Hanif menjelaskan, yang terpenting dilakukan pemerintah memang mengkoordinasikan seluruh elemen dalam riset, termasuk dalam lingkaran pemerintah, akademik dan dunia usaha, maupun dalam lingkaran antarlembaga yang mengurusi riset. Hanif lalu memberi contoh bentuk simplifikasi yang telah dilakukan dalam bidang bantuan pendidikan. Dulu, kata dia, beasiswa ditangani oleh Kemenristekdikti. Namun sekarang, beasiswa ditangani oleh Badan Layanan Umum (BLU) berupa LPDP.

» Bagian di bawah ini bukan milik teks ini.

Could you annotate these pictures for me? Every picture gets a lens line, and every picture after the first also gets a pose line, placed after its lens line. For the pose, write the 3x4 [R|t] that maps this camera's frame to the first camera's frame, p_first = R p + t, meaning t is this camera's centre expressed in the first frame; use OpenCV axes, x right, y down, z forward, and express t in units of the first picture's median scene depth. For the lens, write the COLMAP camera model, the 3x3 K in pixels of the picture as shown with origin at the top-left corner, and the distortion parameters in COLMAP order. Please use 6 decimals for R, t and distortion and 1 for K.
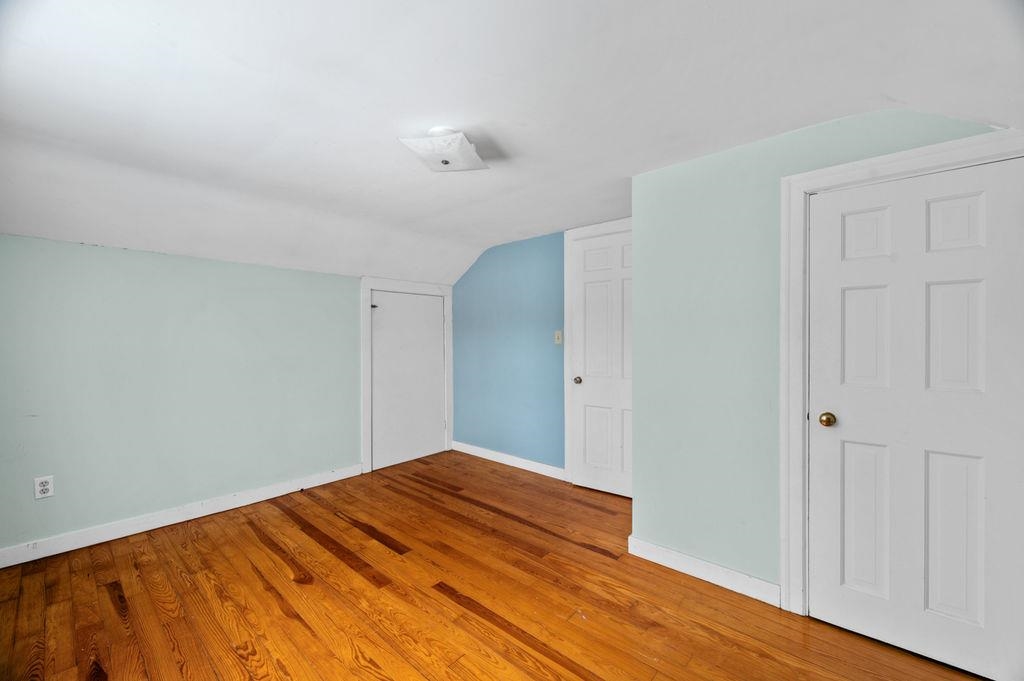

"Sejak LPDP kemudahan melanjutkan S2 naik signifikan. Begitu pula dengan riset. Sebelum masuk BRN dipastikan dulu ada dana abadi riset yang dikelola BLU. Dengan birokrasi yang lebih mudah," kata Hanif.
Hanif memandang, sebelum pemerintah beranjak jauh kepada pembentukan BRN, seharusnya dipastikan dulu penyediaan dana abadi riset. Dana ini, menurutnya, harus dikelola oleh BLU yang punya kewenangan sendiri mengatur 'uangnya' untuk pengembangan riset. Bagi dia, apapun bentuk koordinasi yang nantinya akan dilakukan, kunci untuk memajukan riset di Tanah Air adalah 'koordinasi'.
Sementara itu peneliti Indef lainnya, Ahmad Heri Firdaus, menyebutkan bahwa anggaran riset di Indonesia masih terbilang rendah. Berdasarkan data Bank Dunia tahun 2017, porsi dana riset di Indonesia hanya 0,3 persen dari Produk Domestik Bruto (PDB). Angka ini jauh di bawah porsi yang disediakan Korea untuk riset, yakni 4,04 persen dari PDB-nya, Jepang 3,4 pesen dari PDB, atau Malaysia 1,1 persen dari PDB.
"Untuk meningkatkan anggaran riset, perlu kerja sama dengan dunia usaha atau investor, tapi pemerintah harus bikin regulasi yang nyaman agar dunia usaha atau investor mau berperan lebih banyak dalam meningkatkan anggaran riset," kata Ahmad.
Pemerintah, menurut Ahmad, sulit mengandalkan Anggaran Pendapatan dan Belanja Negara (APBN) untuk riset bila postur APBN masih dalam kondisi saat ini. Menanggapi pembentukan BRN, Ahmad mengingatkan bahwa sebetulnya di Indonesia sudah ada banyak lembaga yang mewadahi riset yakni LIPI, Ristek Dikti, dan BPPT.
"Yang diperlukan adalah koordinasi agar lebih sinergi," katanya.